According to course catalogues dating from the early 1900s, each resident could expect “carpet, full bedroom suite (of antique finish), wardrobe or closet, center table, chairs (including rocker), electric light and radiator for steam heat” in her room. Every morning, the Matron inspected the rooms for order and tidiness, with demerits and poor grades in Housekeeping earned by messy, unorganized students.

Miss Metcalf would have been required to attend an area church while at school, accompanied by teachers as chaperones. She would have had the opportunity to join sororities, Beta Sigma Omicron or Eta Upsilon Gamma, as well as attend the public lectures hosted by William Jewell College. For students living in the college dorms, a dress code was strictly enforced, consisting of black or white shirts, full skirts, and college robes; “expensive dressing and the use of expensive jewelry” was frowned upon by the administration (Course Catelogue).

The school was sold in 1895 to Charles M. Williams and his wife, who changed the name to Liberty Ladies College and operated the institution until 1910. The school changed hands just one more time in 1912, when it was leased by H.H. Savage until it burned on February 23, 1913.

No competing ladies’ colleges existed in the Liberty area at the turn of the century, and students left without an academic home because of the fire found it difficult to complete their educations. William Jewell College agreed to allow the women whose goals were to become teachers the opportunity to take classes in a limited setting during World War I. Alumni, trustees, and many of the students were against this decision, but Jewell was financially unstable: the United States had entered World War I in 1917, and many Jewell students enlisted for the fight. Attendance was low at Jewell, and tuition money was desperately needed. Still, when students were polled regarding admitting women students, 127 to 59 opposed the idea.
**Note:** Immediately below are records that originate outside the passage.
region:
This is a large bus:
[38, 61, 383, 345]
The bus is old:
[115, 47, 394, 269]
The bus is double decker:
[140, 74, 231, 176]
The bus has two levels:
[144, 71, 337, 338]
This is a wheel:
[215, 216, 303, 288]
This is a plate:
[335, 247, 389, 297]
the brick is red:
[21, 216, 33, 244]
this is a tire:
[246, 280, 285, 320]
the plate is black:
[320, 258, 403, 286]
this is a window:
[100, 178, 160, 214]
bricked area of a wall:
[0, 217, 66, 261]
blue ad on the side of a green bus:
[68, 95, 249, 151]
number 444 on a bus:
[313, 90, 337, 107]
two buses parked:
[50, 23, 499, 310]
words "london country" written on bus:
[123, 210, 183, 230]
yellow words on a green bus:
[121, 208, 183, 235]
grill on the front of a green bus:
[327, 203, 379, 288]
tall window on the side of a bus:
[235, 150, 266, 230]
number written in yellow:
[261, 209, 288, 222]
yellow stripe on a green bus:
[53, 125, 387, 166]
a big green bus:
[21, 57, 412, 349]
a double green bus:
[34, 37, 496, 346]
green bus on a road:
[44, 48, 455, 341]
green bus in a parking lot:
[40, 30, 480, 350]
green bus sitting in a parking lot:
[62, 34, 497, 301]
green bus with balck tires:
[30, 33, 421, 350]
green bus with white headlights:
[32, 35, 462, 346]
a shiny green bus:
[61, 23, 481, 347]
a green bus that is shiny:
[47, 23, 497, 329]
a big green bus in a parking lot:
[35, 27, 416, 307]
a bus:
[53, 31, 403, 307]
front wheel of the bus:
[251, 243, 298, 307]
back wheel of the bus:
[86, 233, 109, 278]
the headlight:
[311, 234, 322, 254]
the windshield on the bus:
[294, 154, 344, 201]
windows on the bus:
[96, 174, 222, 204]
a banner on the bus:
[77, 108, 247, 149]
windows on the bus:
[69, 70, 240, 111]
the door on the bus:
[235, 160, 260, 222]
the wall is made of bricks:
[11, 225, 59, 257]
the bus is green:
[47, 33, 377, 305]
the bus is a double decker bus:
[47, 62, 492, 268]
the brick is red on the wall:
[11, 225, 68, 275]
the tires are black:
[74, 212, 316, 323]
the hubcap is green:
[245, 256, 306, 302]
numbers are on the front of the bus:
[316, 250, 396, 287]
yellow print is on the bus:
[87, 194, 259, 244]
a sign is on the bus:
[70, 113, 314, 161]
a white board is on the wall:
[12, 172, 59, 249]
To compromise, the ladies who first enrolled in 1918 were not technically Jewell students, but rather students of their own school who happened to borrow Jewell facilities and professors. These women were not, for instance, allowed on the Hill, but instead took classes from Jewell professors in the living room of Mrs. Swinney, who lived near the College (Bowman). The president of William Jewell taught Ethics, and several other professors would leave their classrooms to teach physics, math, and the liberal arts to the female students.
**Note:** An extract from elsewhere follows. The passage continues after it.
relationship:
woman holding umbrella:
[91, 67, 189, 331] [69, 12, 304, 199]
 This soon became impractical, and the ladies were allowed to attend their History and French classes as co-eds. The male students of Jewell quickly warmed-up to their female counterparts, and the all-male faculty was equally impressed with the women’s performance. Women began to enjoy extracurricular life on the Hill as well, forming their own chorus and joining the newspaper. In 1920, the first female—a Mathematics major—graduated from Jewell and went on to have a successful teaching and homemaking career (Bowman). Though not without some hesitancy, the men of William Jewell began to push the trustees to open the doors of Jewell fully to women. In 1921 females were openly admitted to William Jewell College, with the provision that they were “of sound morals and direction.” Though it took nearly a century, women seeking a higher education in the Midwest seem to have found a permanent home at William Jewell College.

Works Cited or Consulted 

Bowman, Georgia. The Distaff Side: Women At William Jewell. 1st ed. 1988. 1-25.

"Liberty Female College." Advertisement. Liberty Tribune 19 Jan. 1855: 40-tf.  http://libertyfemalecollege.info/images/1855newspaperAd.jpg 

Liberty Bell LLC. "Historic Liberty Female College Timeline." Historic Liberty Female College.

2005. Jewell Historic District. 4 Mar. 2008 <http://libertyfemalecollege.info/>.

Liberty Ladies’ College Register and Grade Book. Liberty: Liberty Ladies’ College, Year Unknown. 

Liberty Ladies' College Course Catalogue. Liberty: Liberty Ladies' College, 1900. 

Liberty Ladies' College Course Catalogue. Liberty: Liberty Ladies' College, 1908. 

Liberty Ladies' College Course Catalogue. Liberty: Liberty Ladies' College, 1910.